When it comes to the relatively new industry related to programmatic ad buying—that is, the ability to automate the process by which ads are placed on apps, websites, and other publisher assets—there is a perception that the purchases are mutually exclusive from ad-placement strategies that rely on a human sales force. But at Ad:Tech in San Francisco, AOL CEO and chairman Tim Armstrong said during his keynote that programmatic buying links marketing services (like increasing brand equity) with acquisition marketing strategies that involve deep targeting and typical cost-per-action (CPA) goals.
“The benefit is the ability to let humans use their creative power on top of technology, to figure out new ways to do advertising—to help publishers make more money and get better results,” Armstrong said.
He analogized programmatic buying with programmatic trading on Wall Street, which gained prominence roughly 10 years ago, during which time the value of programmatic trading companies skyrocketed while the valuations of traditional Wall Street companies were questioned.
“Fast forward to today and the companies that mix programmatic and creative trading around the financial [industry] actually have outsized valuations,” Armstrong said.
For advertisers, programmatic buying represents a platform that automates certain ad buying activities, thereby allowing humans to use their creativity for bigger marketing challenges. For example, Armstrong pointed to tax preparation software company Intuit, whose TurboTax product sees tremendous spikes as the tax deadline looms. “The conversion rate for Intuit matters a lot, so every minute of every day, every impression matters,” Armstrong said.

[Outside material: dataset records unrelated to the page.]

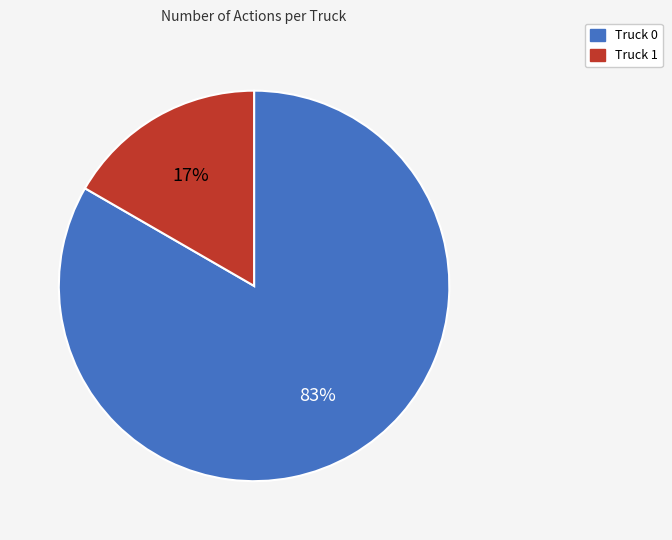

What is the largest slice in the pie chart?

Truck 0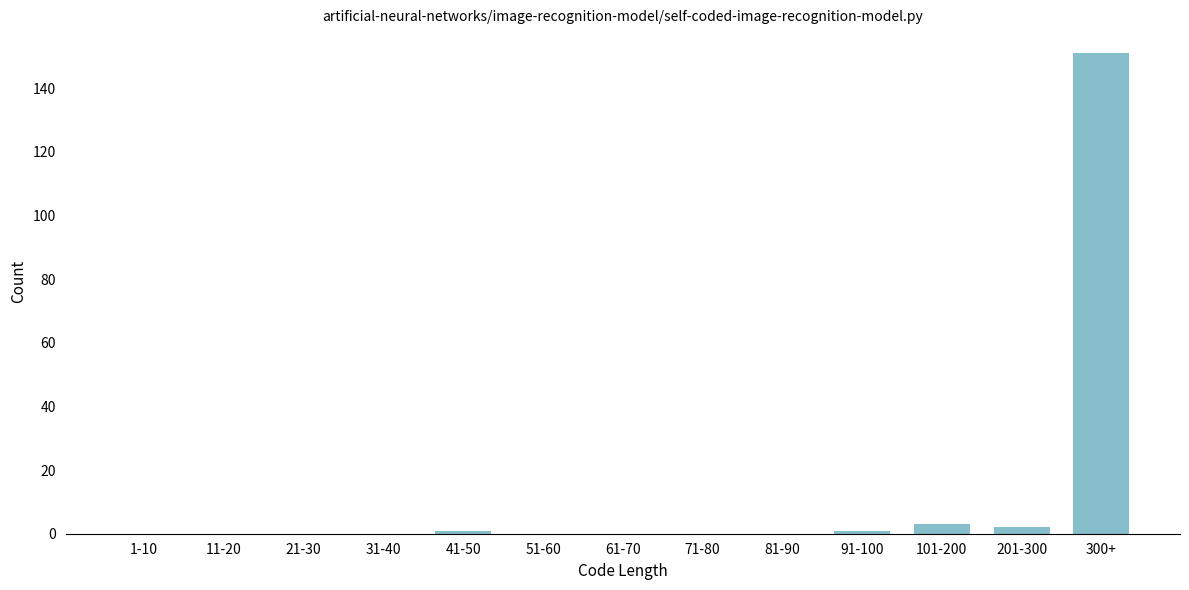

Reading left to right, list all the values displayed in this chart.

1-10=0	11-20=0	21-30=0	31-40=0	41-50=1	51-60=0	61-70=0	71-80=0	81-90=0	91-100=1	101-200=3	201-300=2	300+=151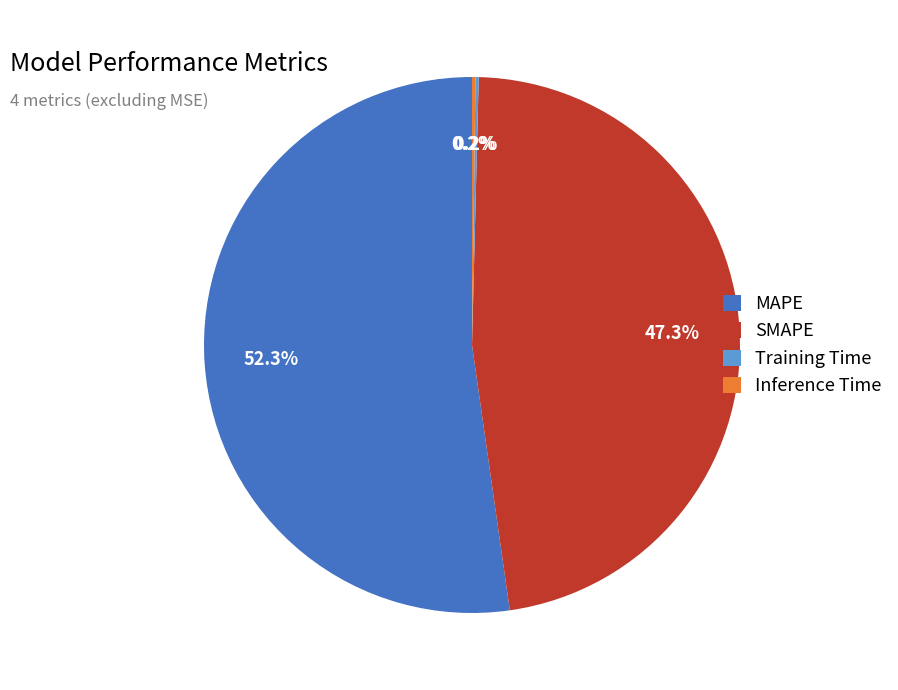

To the nearest percent, what percentage of the pie is SMAPE?

47%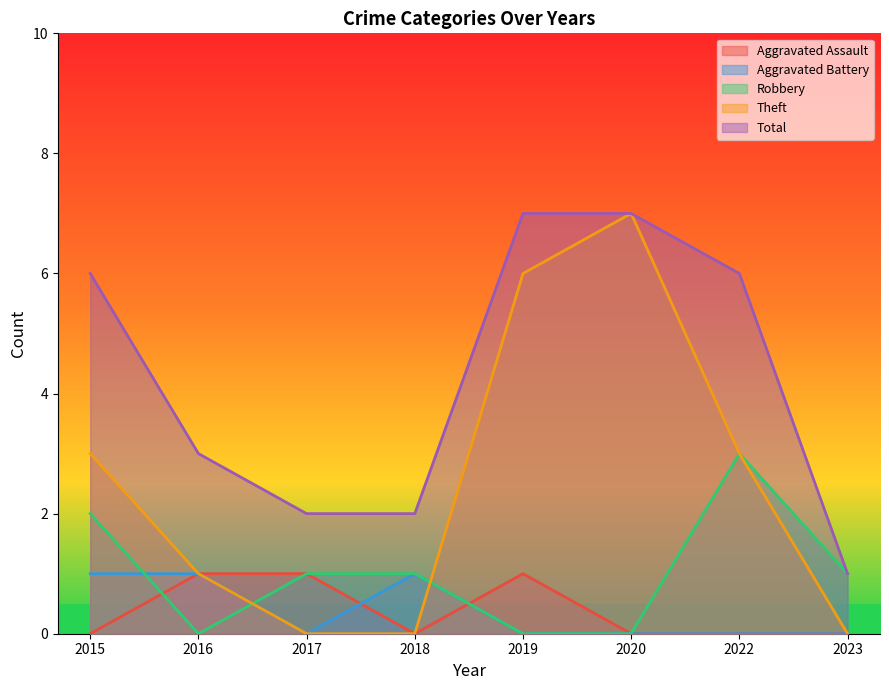

What is the total value across all series at 2019?

14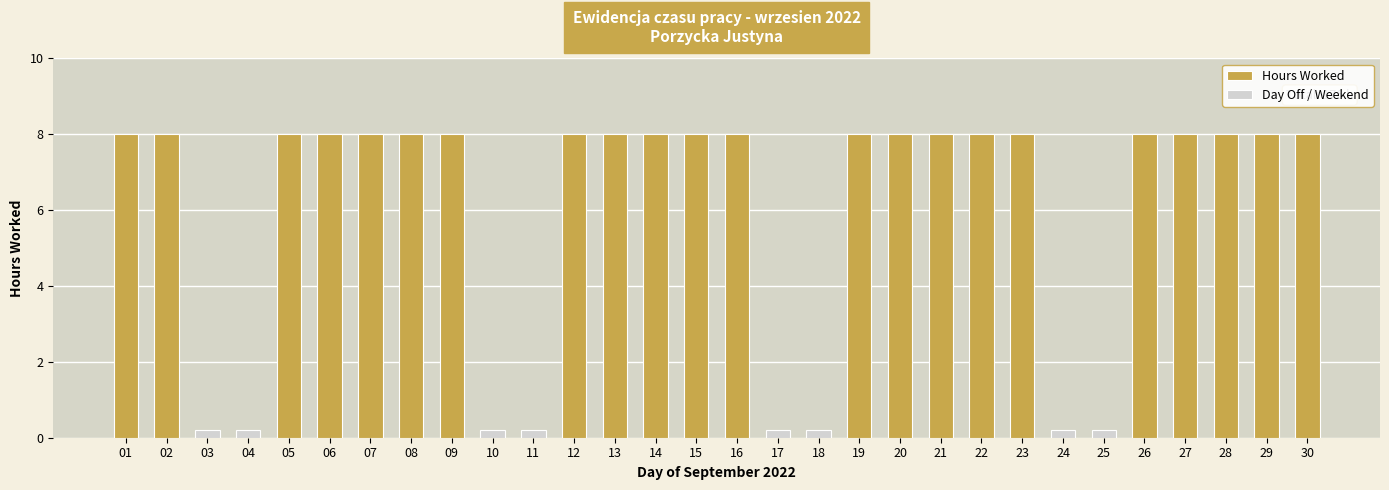

Reading left to right, extract all data points from this chart.

01=8	02=8	03=0	04=0	05=8	06=8	07=8	08=8	09=8	10=0	11=0	12=8	13=8	14=8	15=8	16=8	17=0	18=0	19=8	20=8	21=8	22=8	23=8	24=0	25=0	26=8	27=8	28=8	29=8	30=8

The ubiquity of mobile devices gives Intuit, which used to look predominately at desktop conversions, more factors to consider. “We have charts that show by the hour of the day what devices people use and how they use them,” Armstrong said. “The important thing is how do we instantaneously switch the messaging not just based on the advertiser or the campaign, but by the time of day? A human cannot make those decisions.”
Another problem within the programmatic buying ecosystem is the reduction of dollars as inventory works its way from advertiser to publisher. A $1 investment in ad inventory will decrease as a percentage is taken from the demand-side platform provider (DSP)—which places the inventory in the ad network. Then the ad network takes a percentage and finally the supply-side platform (SSP) provider—which places the ad on the publisher site—takes an additional cut. If each solution within the programmatic buying stack worked more symbiotically, Armstrong argued, fewer cuts would be taken from that dollar. He added that a combination of technology and human creativity will be necessary to optimize the ad buying process.
Ultimately, to optimize both ad efficacy and spend, companies will need to understand the variables across the entire programmatic buying space.
“As a publisher, you want access to that entire ecosystem and you want structured data built into those systems,” Armstrong said. “How do you get access to everything all the time?”
Apropos to the keynote’s theme of optimizing the entire programmatic buying process, AOL announced today an addition to its advertising technology stack: an SSP called MARKETPLACE designed to help publishers manage their ad inventory. The SSP had previously been a hole in AOL’s portfolio of digital advertising solutions, and its addition potentially puts AOL in stronger standing against Google’s competing DoubleClick ad services and solutions.